About this exercise:
Transcribe the records exactly from the line with "Now the blue fan blade (423,209,537,333)." to the end, both included.
+--
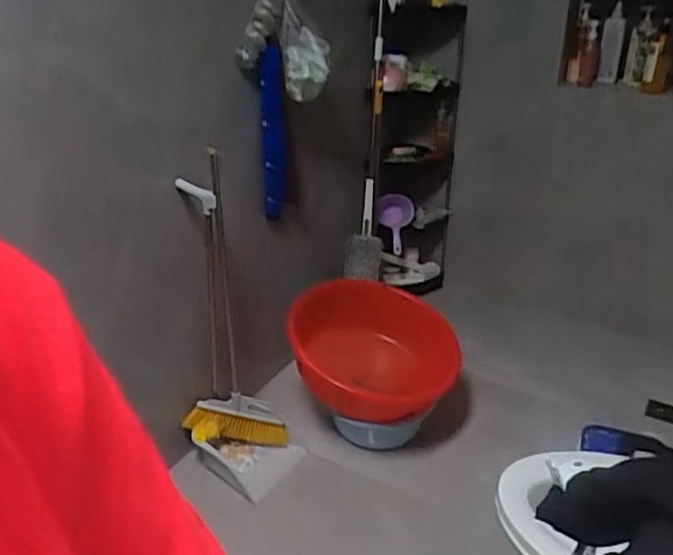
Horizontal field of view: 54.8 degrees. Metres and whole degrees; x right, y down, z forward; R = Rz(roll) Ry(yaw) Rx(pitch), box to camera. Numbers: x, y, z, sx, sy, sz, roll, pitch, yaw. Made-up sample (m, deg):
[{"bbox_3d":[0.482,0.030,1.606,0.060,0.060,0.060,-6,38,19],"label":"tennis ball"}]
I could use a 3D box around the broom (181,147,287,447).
[{"bbox_3d":[-0.281,0.114,1.717,0.274,0.768,0.132,1,29,4],"label":"broom"}]

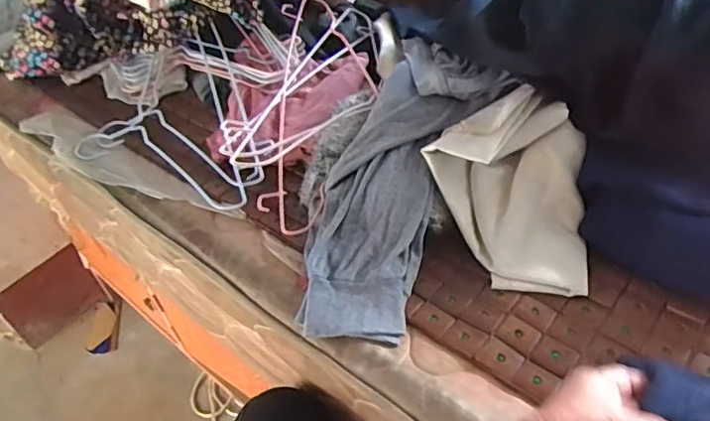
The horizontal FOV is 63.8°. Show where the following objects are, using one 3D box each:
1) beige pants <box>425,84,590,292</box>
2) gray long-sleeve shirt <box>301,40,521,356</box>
[{"bbox_3d":[0.165,-0.031,0.625,0.168,0.088,0.224,4,46,11],"label":"beige pants"},{"bbox_3d":[0.048,-0.048,0.650,0.177,0.039,0.420,13,63,19],"label":"gray long-sleeve shirt"}]

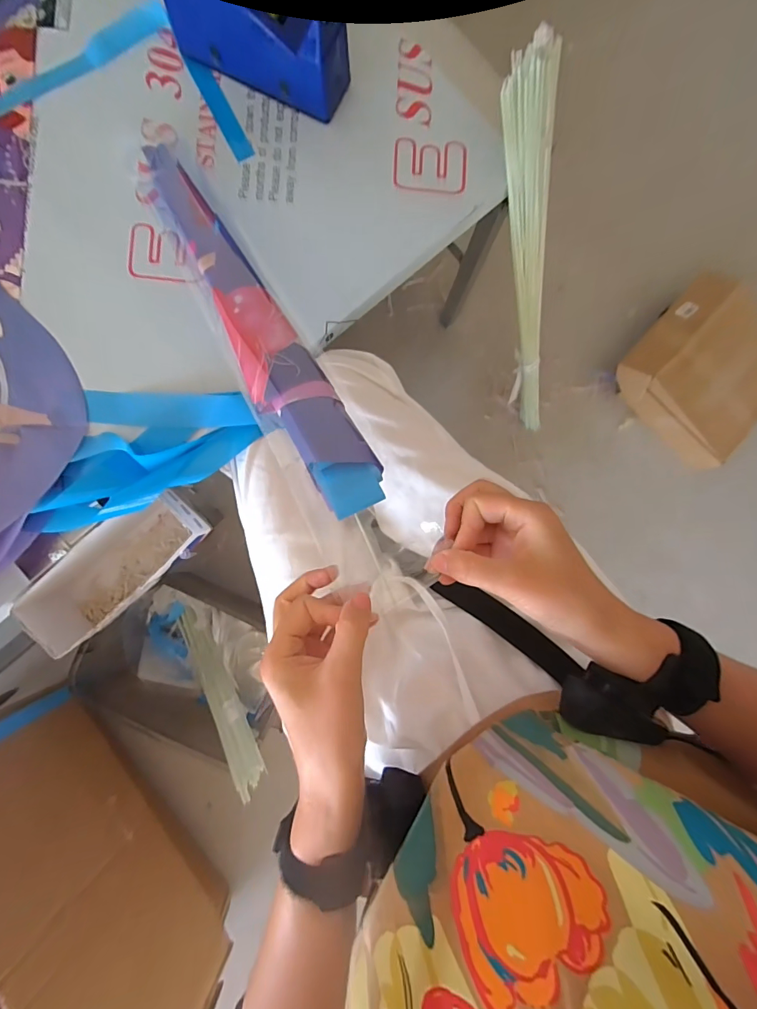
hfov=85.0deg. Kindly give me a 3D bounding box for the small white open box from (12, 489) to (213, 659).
[{"bbox_3d":[-0.338,0.079,0.536,0.225,0.105,0.102,-41,89,-4],"label":"small white open box"}]

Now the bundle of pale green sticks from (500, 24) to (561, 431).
[{"bbox_3d":[0.258,-0.337,0.715,0.061,0.676,0.040,-41,57,-5],"label":"bundle of pale green sticks"}]

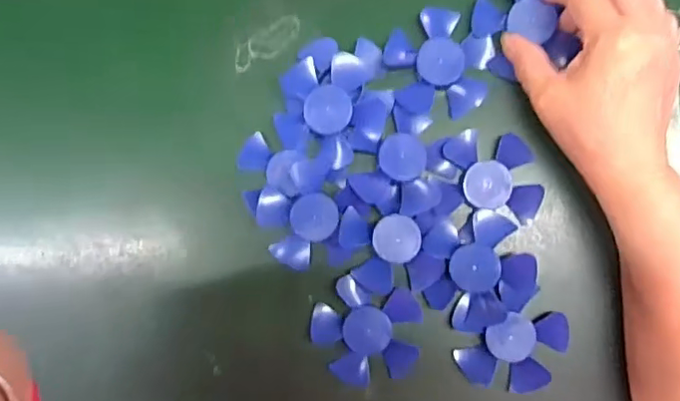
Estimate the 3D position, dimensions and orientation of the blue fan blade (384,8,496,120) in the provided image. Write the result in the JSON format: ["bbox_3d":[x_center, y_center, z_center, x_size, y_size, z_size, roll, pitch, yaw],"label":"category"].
[{"bbox_3d":[0.065,-0.090,0.377,0.067,0.010,0.067,13,89,6],"label":"blue fan blade"}]

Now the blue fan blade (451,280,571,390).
[{"bbox_3d":[0.109,0.087,0.366,0.069,0.013,0.065,6,88,6],"label":"blue fan blade"}]

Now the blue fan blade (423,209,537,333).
[{"bbox_3d":[0.086,0.043,0.367,0.070,0.010,0.069,0,88,6],"label":"blue fan blade"}]

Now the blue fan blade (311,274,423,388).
[{"bbox_3d":[0.016,0.087,0.373,0.070,0.012,0.064,14,89,6],"label":"blue fan blade"}]

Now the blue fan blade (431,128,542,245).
[{"bbox_3d":[0.097,-0.012,0.370,0.065,0.013,0.069,0,88,6],"label":"blue fan blade"}]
+--
Response to this task:
Now the blue fan blade (423,209,537,333).
[{"bbox_3d":[0.086,0.043,0.367,0.070,0.010,0.069,0,88,6],"label":"blue fan blade"}]

Now the blue fan blade (311,274,423,388).
[{"bbox_3d":[0.016,0.087,0.373,0.070,0.012,0.064,14,89,6],"label":"blue fan blade"}]

Now the blue fan blade (431,128,542,245).
[{"bbox_3d":[0.097,-0.012,0.370,0.065,0.013,0.069,0,88,6],"label":"blue fan blade"}]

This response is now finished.